Collected data entries:

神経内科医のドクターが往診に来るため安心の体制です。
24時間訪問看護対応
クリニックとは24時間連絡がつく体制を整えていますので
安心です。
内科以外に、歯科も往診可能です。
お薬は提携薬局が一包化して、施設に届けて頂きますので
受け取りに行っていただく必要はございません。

→ **ABOUT THIS EXERCISE**
Write out the lines from the one containing "お薬は提携薬局が一包化して、施設に届けて頂きますので" through the last line of the records above. Include both of those lines and nothing else.

→ **EXERCISE RESULT**
お薬は提携薬局が一包化して、施設に届けて頂きますので
受け取りに行っていただく必要はございません。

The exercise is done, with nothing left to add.